Well the good public of York are not taking this lying down and have worked with community groups, councillors, local business and organisations as well as York CAMRA to fight back.
More than 1,200 people signed a petition against Tesco replacing The Punch Bowl in Lowther Street.
And there was recently a very well attended public meeting to resist the conversion of The Saddle in Fulford into a Co-op and student flats. “Co-operative” – now there’s a contradiction in terms given there are no local stakeholders that have had any input into the plans for the change of use of The Saddle.
A proper community pub
The recent interview I did with Beth Maguire of The Golden Ball, which is an utterly authentic cooperative, helped somewhat to lift the stygian mood that can envelope you when you’re fighting pub closures on so many fronts.
For The Golden Ball is about as ideal a template for a community pub that it’s possible to find.
Listen here
Long story short, more than 180 people in the local community parted with £400 each in order to enable the purchase of the lease from the retiring licensees who had built up the business.

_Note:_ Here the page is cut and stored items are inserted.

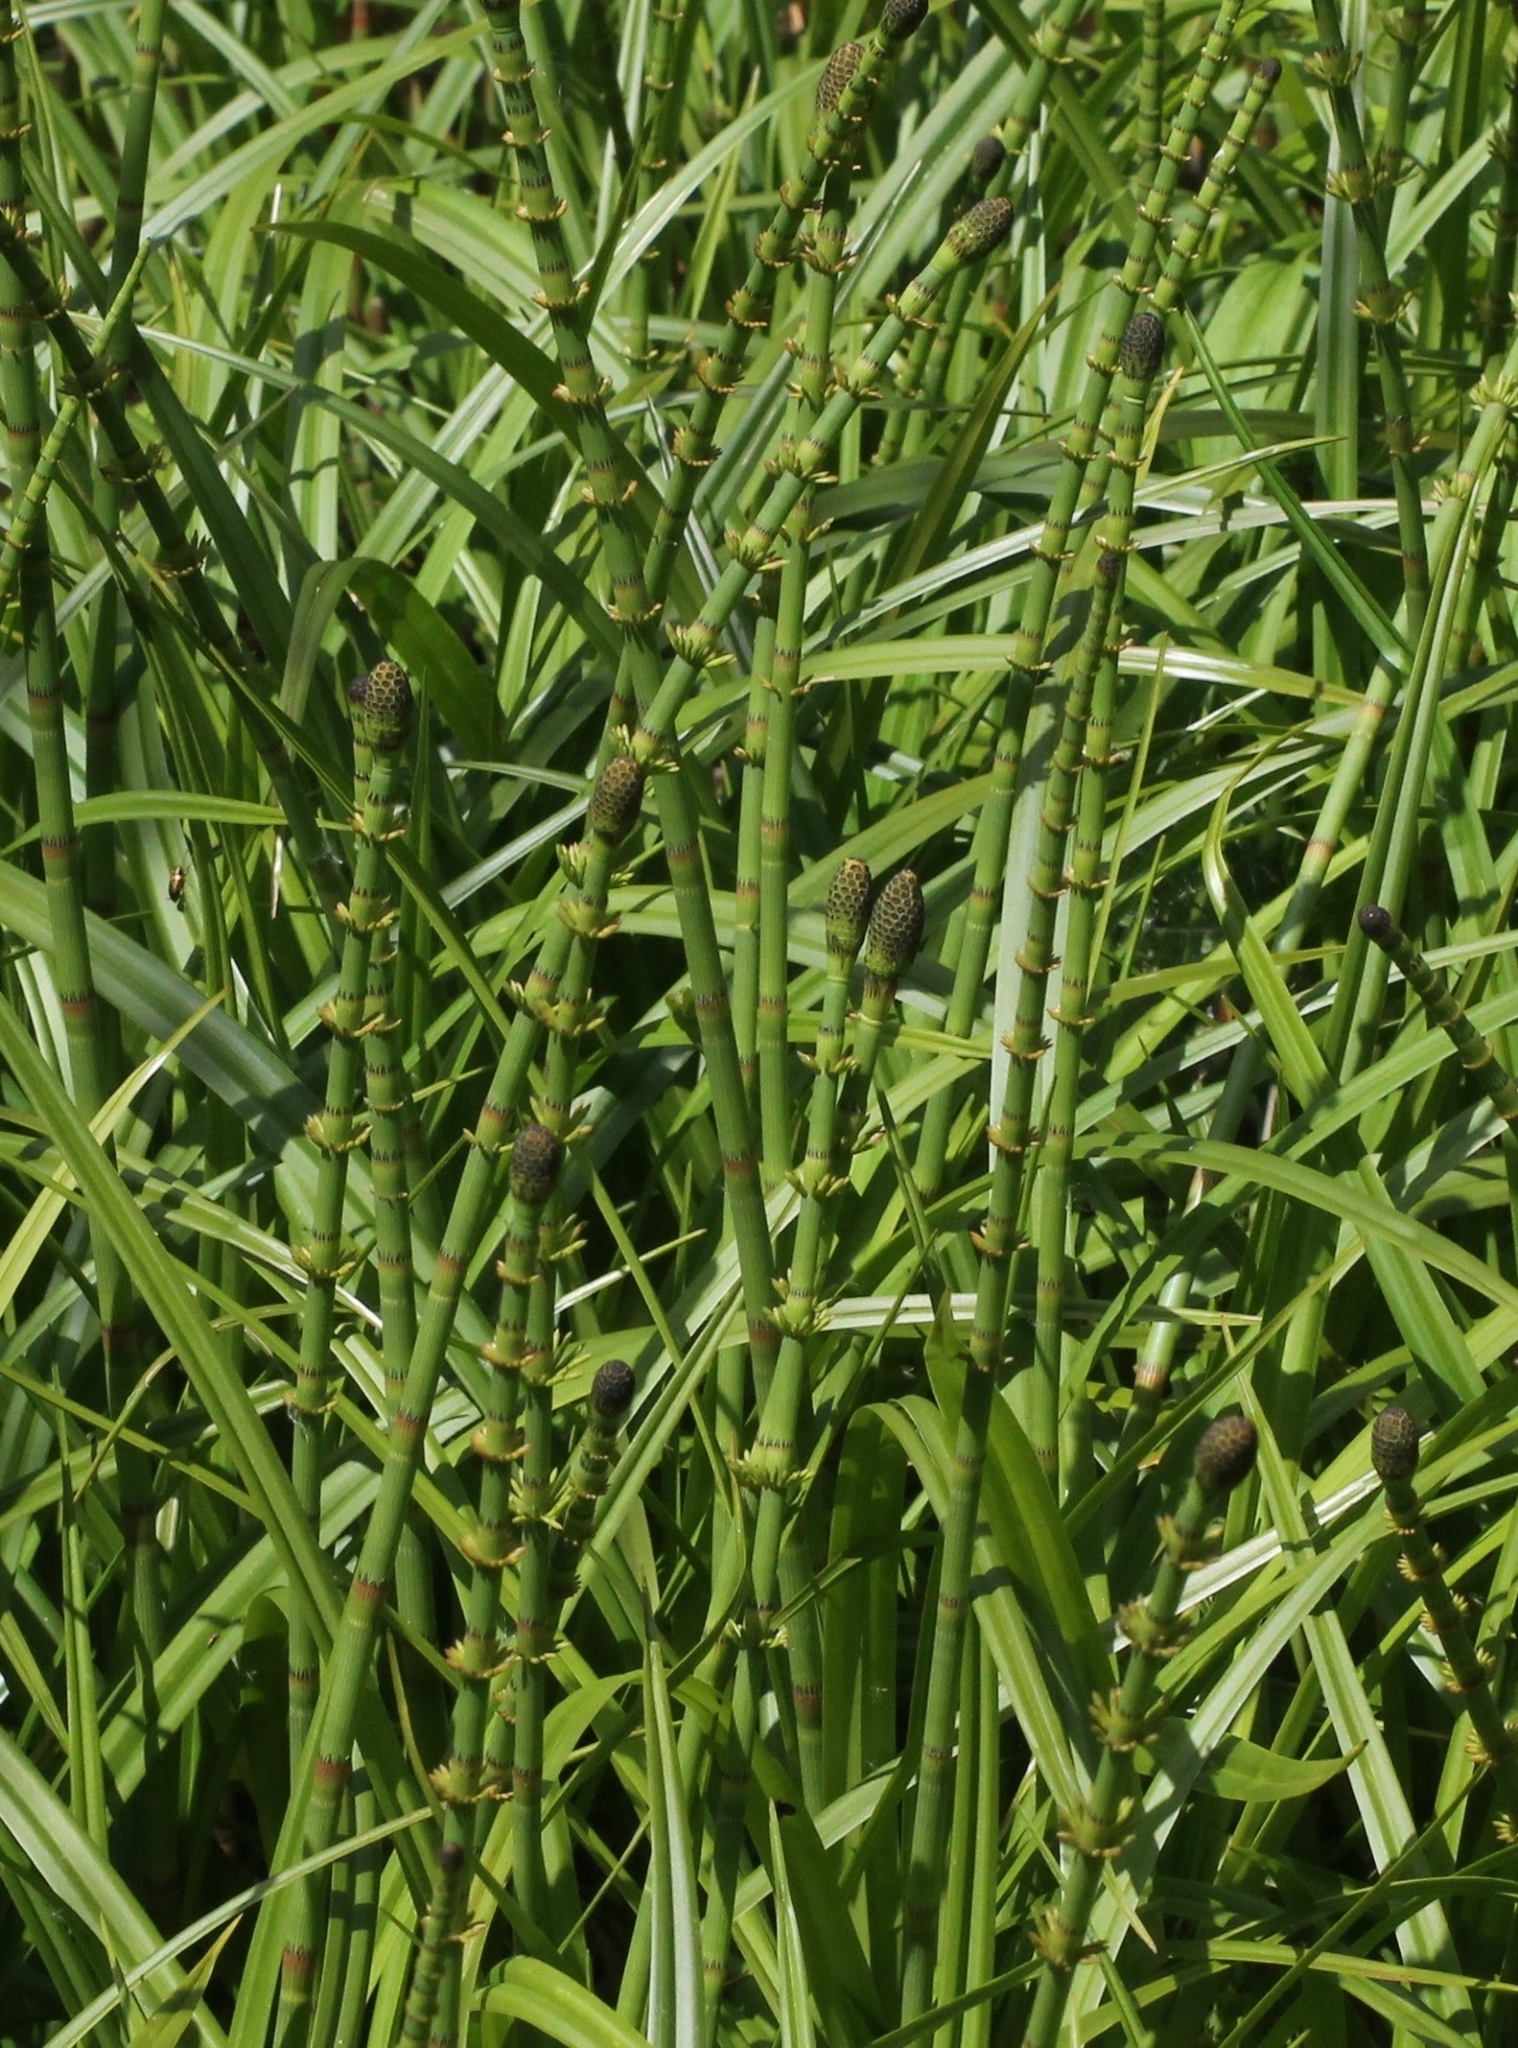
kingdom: Plantae
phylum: Tracheophyta
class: Polypodiopsida
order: Equisetales
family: Equisetaceae
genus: Equisetum
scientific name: Equisetum fluviatile
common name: Water horsetail
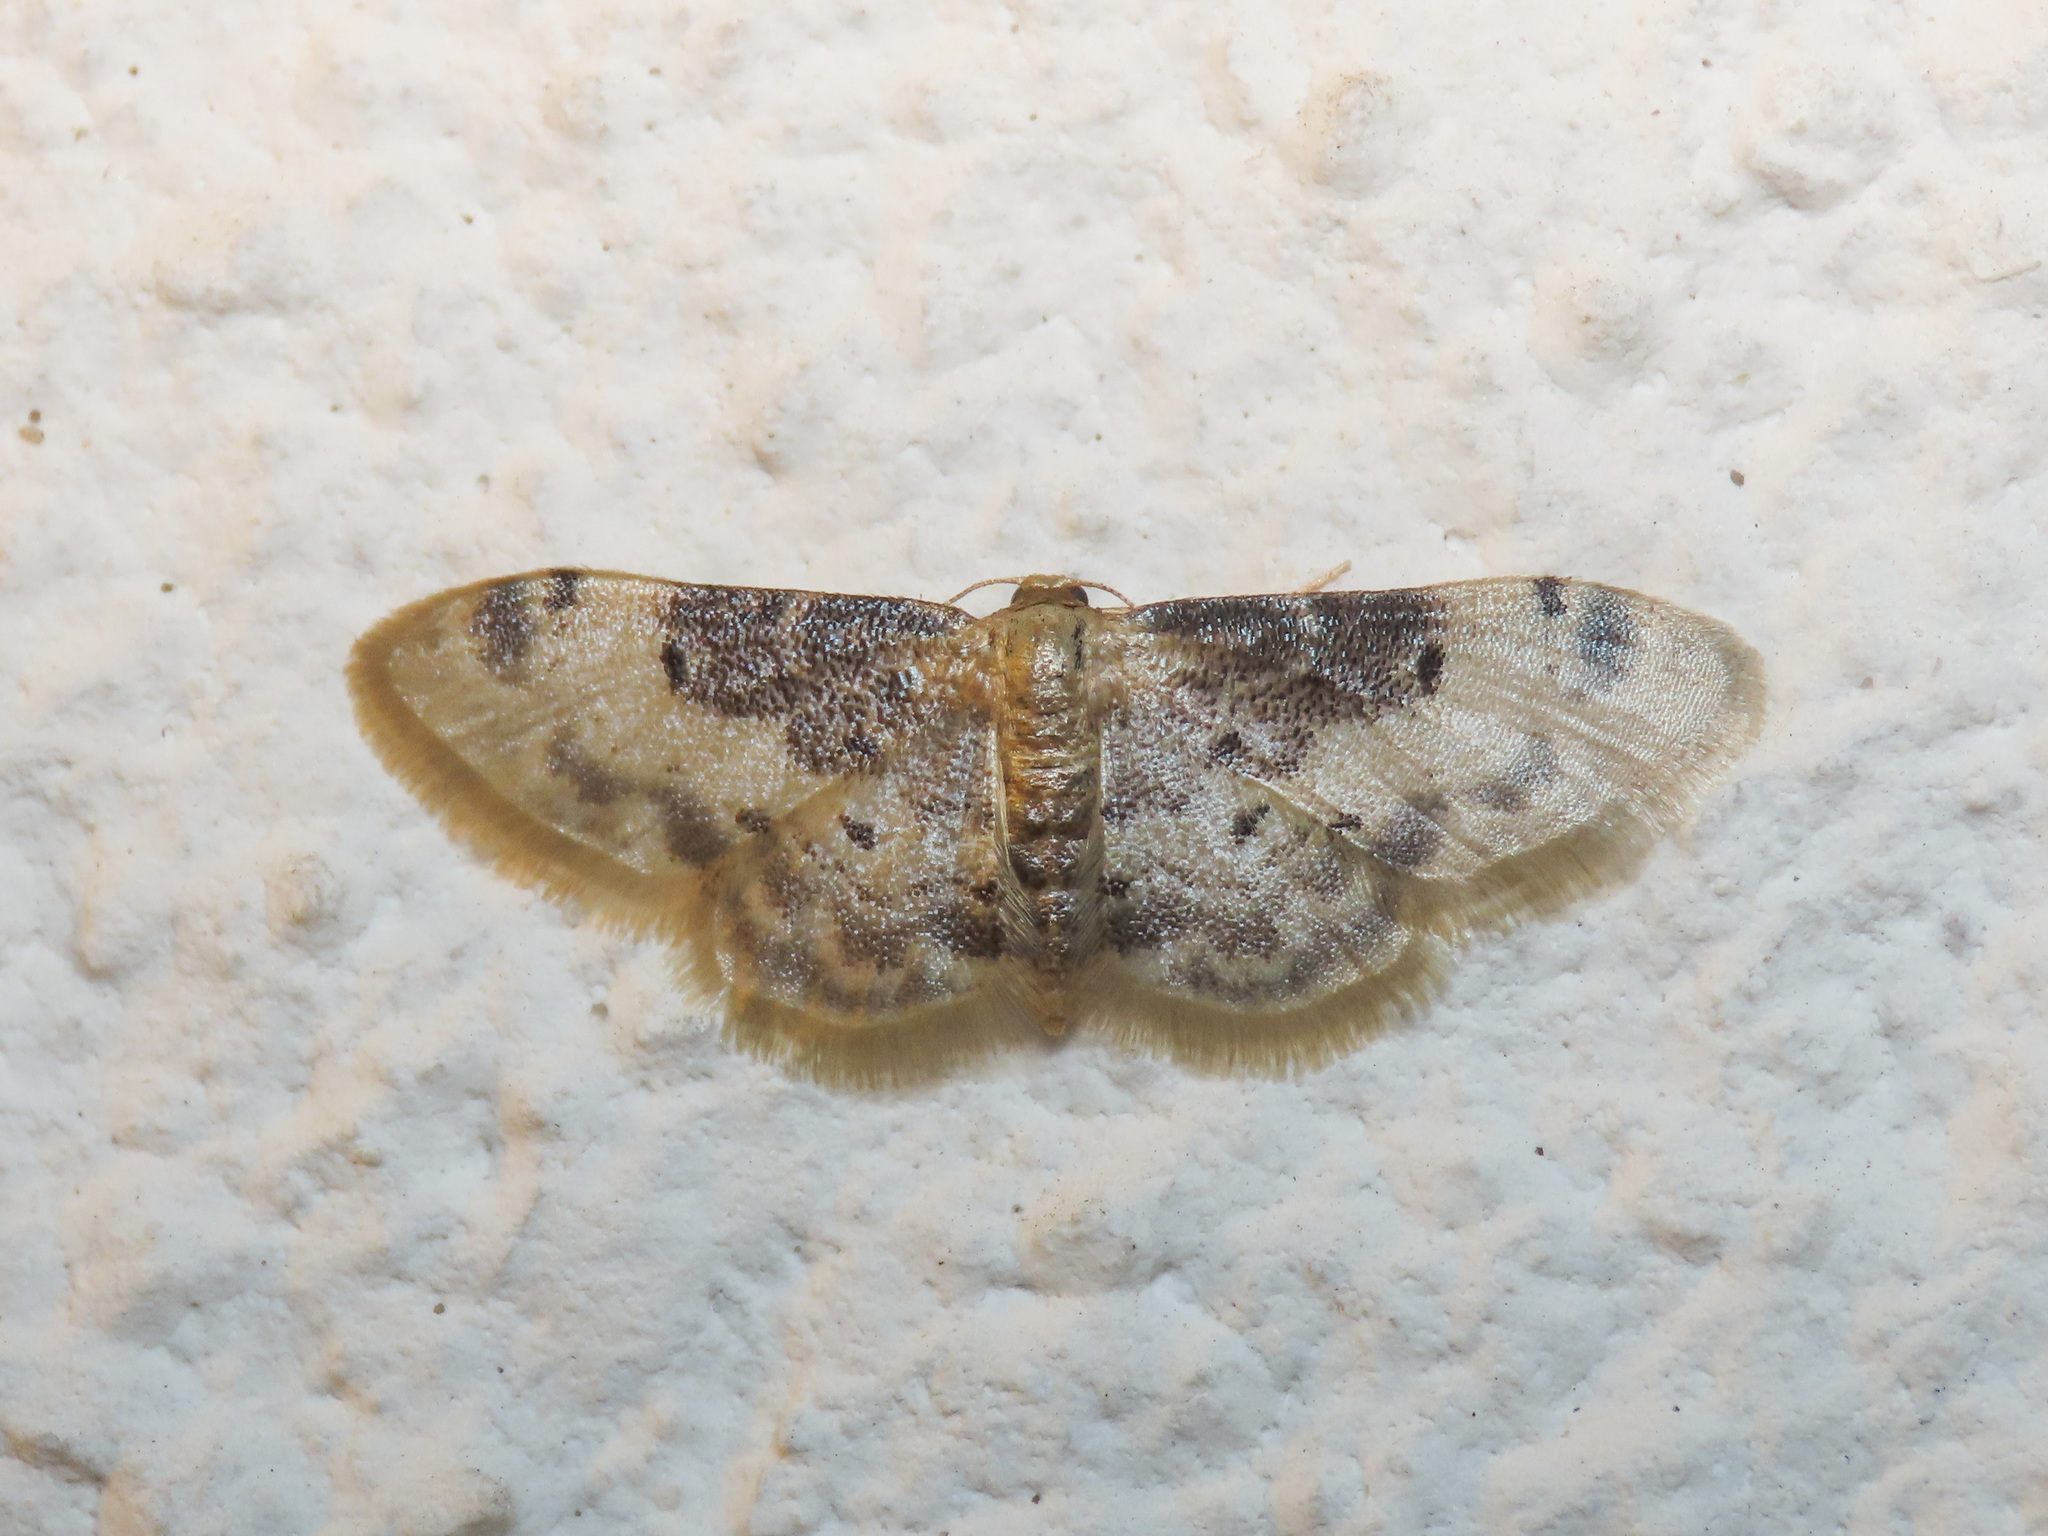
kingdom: Animalia
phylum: Arthropoda
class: Insecta
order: Lepidoptera
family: Geometridae
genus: Idaea
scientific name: Idaea filicata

This was a hugely important development in that it kept a heritage pub with an historic interior of national importance out of the direct influence of national and probably unsympathetic owners.
If you head into the pub and go into the bar, you will find a space relatively untouched since 1929 when it was redeveloped by John Smiths. It is the most complete surviving example of an inter-war scheme by a company who back then were becoming one of the UK’s biggest regional brewers.
Pub life in this place is certainly not stuck in the past however, and the social calendar is vibrant.
Arthur Miller said that “a good newspaper, I suppose, is a nation talking to itself” and to extend the metaphor into the licensed trade, you now have a local pub that is a mirror image of the wishes and ethos of the shareholders.
Many of them live nearby and actively get involved in the pub, whether by just frequenting it and purchasing its products or actually helping with the upkeep of the infrastructure.
Key to keeping costs down and the pub economically viable has been the selfless efforts of skilled tradespeople in doing restorative work as well as being involved with the organisation of the multifaceted nature of the events and activities that occur within the four walls.
The Golden Ball hosts musicians; artists; poets; bar billiards teams; mothers and toddlers groups; themed parties; community group meetings and sales of local produce such as artisan bread.
Overseeing this glorious diversity is the convivial personality of Beth Maguire.
You can see why the elected board of The Golden Ball chose Beth to be the public face of their investment. She is totally in tune with their ethos but as importantly, totally cognisant of wider outside current market trends, real ale and brewing and the licensed trade as a whole.
Bringing a quiet intelligence and authority to running such a high profile local community asset, she ensures its unabated popularity and speaks with refreshing candour and obvious passion about herself working in partnership with the board as a support network.
Pub of the year
Although they are in the 2015 CAMRA Good Beer Guide, one thing that sadly The Golden Ball has no control over is who they source their real ale from and how much they pay.
They still have to go through a PubCo for their stock, with the prohibitive mark-ups they charge for local beer – that other pubs a hundred yards away pay far less for.
Establishments like this, run for the benefit of the community, will gain a huge advantage from the new “Market Rent Only” legislation that was passed in Parliament just a couple of weeks ago and which will hopefully become law by May 2015.
I’ll write about more of that shortly in YorkMix, but in the meantime listen to this engaging interview with Beth and luxuriate in the fact that the current Yorkshire & Humber “Living Wage Champion” and Yorkshire Life Pub Of The Year” resides in York on a street corner in Bishophill.